[Items listed in a dataset]

#####

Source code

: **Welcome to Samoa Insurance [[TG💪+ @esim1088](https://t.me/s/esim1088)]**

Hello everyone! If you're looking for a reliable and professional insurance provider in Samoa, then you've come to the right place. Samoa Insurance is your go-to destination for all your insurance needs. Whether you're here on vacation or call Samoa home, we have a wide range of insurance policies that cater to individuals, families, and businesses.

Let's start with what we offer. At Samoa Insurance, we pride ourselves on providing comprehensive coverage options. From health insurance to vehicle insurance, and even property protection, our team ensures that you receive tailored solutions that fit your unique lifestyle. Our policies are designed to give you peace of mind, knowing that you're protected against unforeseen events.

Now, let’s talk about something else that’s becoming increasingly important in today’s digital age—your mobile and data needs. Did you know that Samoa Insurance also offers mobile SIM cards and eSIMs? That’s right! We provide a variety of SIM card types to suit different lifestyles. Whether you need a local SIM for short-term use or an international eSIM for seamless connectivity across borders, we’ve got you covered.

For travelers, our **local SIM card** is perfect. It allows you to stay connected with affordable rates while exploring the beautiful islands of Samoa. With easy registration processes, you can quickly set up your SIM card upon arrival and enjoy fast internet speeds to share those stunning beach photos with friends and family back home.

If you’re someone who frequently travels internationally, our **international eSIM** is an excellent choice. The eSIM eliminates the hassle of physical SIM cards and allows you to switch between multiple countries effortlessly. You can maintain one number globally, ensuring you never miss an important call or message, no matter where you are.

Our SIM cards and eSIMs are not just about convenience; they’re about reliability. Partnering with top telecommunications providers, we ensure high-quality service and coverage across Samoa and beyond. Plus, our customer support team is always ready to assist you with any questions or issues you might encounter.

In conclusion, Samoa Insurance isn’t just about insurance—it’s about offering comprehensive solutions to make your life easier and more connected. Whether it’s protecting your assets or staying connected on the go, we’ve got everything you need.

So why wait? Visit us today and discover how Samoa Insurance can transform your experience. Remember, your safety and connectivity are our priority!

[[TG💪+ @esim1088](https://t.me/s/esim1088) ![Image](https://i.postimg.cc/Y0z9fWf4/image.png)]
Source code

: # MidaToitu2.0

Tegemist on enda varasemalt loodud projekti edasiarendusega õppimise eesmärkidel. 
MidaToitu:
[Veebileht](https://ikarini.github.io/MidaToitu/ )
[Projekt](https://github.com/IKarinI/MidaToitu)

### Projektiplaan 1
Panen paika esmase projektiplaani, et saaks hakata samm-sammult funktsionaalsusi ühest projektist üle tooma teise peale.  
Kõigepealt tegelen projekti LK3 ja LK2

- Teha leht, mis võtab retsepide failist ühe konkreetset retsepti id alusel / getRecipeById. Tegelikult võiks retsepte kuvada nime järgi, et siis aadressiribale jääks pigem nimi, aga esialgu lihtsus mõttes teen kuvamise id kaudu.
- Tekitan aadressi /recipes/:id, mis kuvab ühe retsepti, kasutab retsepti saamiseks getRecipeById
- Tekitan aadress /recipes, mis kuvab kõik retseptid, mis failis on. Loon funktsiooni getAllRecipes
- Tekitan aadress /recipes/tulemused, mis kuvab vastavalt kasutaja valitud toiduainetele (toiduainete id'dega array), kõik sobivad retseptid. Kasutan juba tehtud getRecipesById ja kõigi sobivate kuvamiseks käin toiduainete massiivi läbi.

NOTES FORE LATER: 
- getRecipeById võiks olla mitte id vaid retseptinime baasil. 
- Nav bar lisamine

#####

#### [Task instructions]
Can you copy the records word for word, from the line with "For travelers, our" up to and including the line with "Kõigepealt tegelen projekti LK3 ja LK2"?

#### [Result]
For travelers, our **local SIM card** is perfect. It allows you to stay connected with affordable rates while exploring the beautiful islands of Samoa. With easy registration processes, you can quickly set up your SIM card upon arrival and enjoy fast internet speeds to share those stunning beach photos with friends and family back home.

If you’re someone who frequently travels internationally, our **international eSIM** is an excellent choice. The eSIM eliminates the hassle of physical SIM cards and allows you to switch between multiple countries effortlessly. You can maintain one number globally, ensuring you never miss an important call or message, no matter where you are.

Our SIM cards and eSIMs are not just about convenience; they’re about reliability. Partnering with top telecommunications providers, we ensure high-quality service and coverage across Samoa and beyond. Plus, our customer support team is always ready to assist you with any questions or issues you might encounter.

In conclusion, Samoa Insurance isn’t just about insurance—it’s about offering comprehensive solutions to make your life easier and more connected. Whether it’s protecting your assets or staying connected on the go, we’ve got everything you need.

So why wait? Visit us today and discover how Samoa Insurance can transform your experience. Remember, your safety and connectivity are our priority!

[[TG💪+ @esim1088](https://t.me/s/esim1088) ![Image](https://i.postimg.cc/Y0z9fWf4/image.png)]
Source code

: # MidaToitu2.0

Tegemist on enda varasemalt loodud projekti edasiarendusega õppimise eesmärkidel. 
MidaToitu:
[Veebileht](https://ikarini.github.io/MidaToitu/ )
[Projekt](https://github.com/IKarinI/MidaToitu)

### Projektiplaan 1
Panen paika esmase projektiplaani, et saaks hakata samm-sammult funktsionaalsusi ühest projektist üle tooma teise peale.  
Kõigepealt tegelen projekti LK3 ja LK2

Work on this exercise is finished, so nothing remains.